In response to the need to have a holistic information system that can continuously collect, analyse and interpret data related to nutrition, the World Health Organisation (WHO) is supporting the Ministry of Health in Seychelles to develop the country's Nutrition Information System (NIS).
Dr Hana Bekele, Nutrition Advisor from the Regional Office was in the country between 13th to 17th August 2018, on a scoping mission to establish the NIS. With the assistance of Dr. Bekele, a desk review of the strengths and weaknesses of the different nutrition data collection tools and databases currently in existence was conducted. The key findings of the review showed that the country collects extensive data, scattered within different programmes but that there is no common nutrition database that can pull such data together. Whilst electronic systems are available within the Antenatal database, School Health database and Nutrition database, various paper-based collection tools including the Child's Growth card, Patient's card and Child's Milestones are also in use and not effectively analysed.
The desk review highlighted some key strengths of the current system which makes provision for all children under the age of 2 years to be assessed and their weights monitored and plotted on their growth charts. The weaknesses however indicates that the charts currently in use are not standardized and not in line with WHO Growth chart and that there is a lack of standardized anthropometric equipment which generally affects quality of data collected. The country's focus is also more on overweight and obesity whilst limited data are collected to assess prevalence of any underweight, stunting or wasting.
A meeting was held on Thursday 16th August 2018 to present the findings of the desk review to stakeholders, to decide on the proposed indicators to include in the NIS and agree on the recommended actions and timeframe going forward. Speaking to those present at the meeting Dr Bekele congratulated the country for the amount of data being collected. Going forward, she suggested that the country develops the capacity to analyse data available and ensure that such disaggregated quality data is being reported into global health observatories and made available to the world.
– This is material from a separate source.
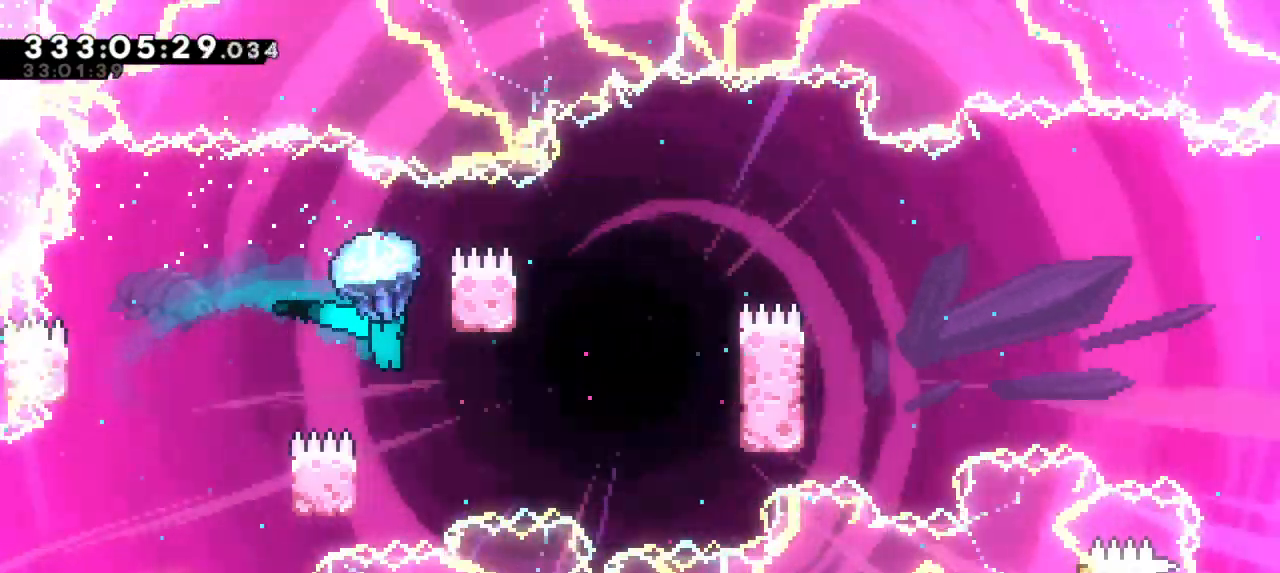
{"keys": ["grab", "left"], "events": [[466, "left", "down"]]}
She reiterated WHO's technical support to strengthening the country's nutrition surveillance systems, a commitment made by the Regional Director for Africa Dr Matshidiso Moeti during the 6th Meeting of Ministers of Health of the Small Island Developing States (SIDS) held in Seychelles last year.
Once launched, the Seychelles' NIS is expected to have key indicators so that the country can better monitor its progress towards the Global Nutrition targets of (1) 40% reduction in the number of children under 5 who are stunted, (2) 30% reduction in low-birth weight infants, (3) an increase in the rate of exclusive breastfeeding in the first 6 months to at least 50%, (4) 50% reduction of anemia in women of reproductive age, (5) no increase in childhood overweight and (6) reduced and maintained child wasting to less than 5% by the year 2025. Same will provide evidence so that the country can be able to identify priority areas for action over the next 7 years and beyond. To support the successful establishment of the database, the government has also re-committed support to procure anthropometric equipment that meet WHO standards.
It is to be noted that the country is currently in the process of establishing a digital health information system and it is anticipated that when it is fully fledged by end of 2019, the NIS can be integrated into this comprehensive system.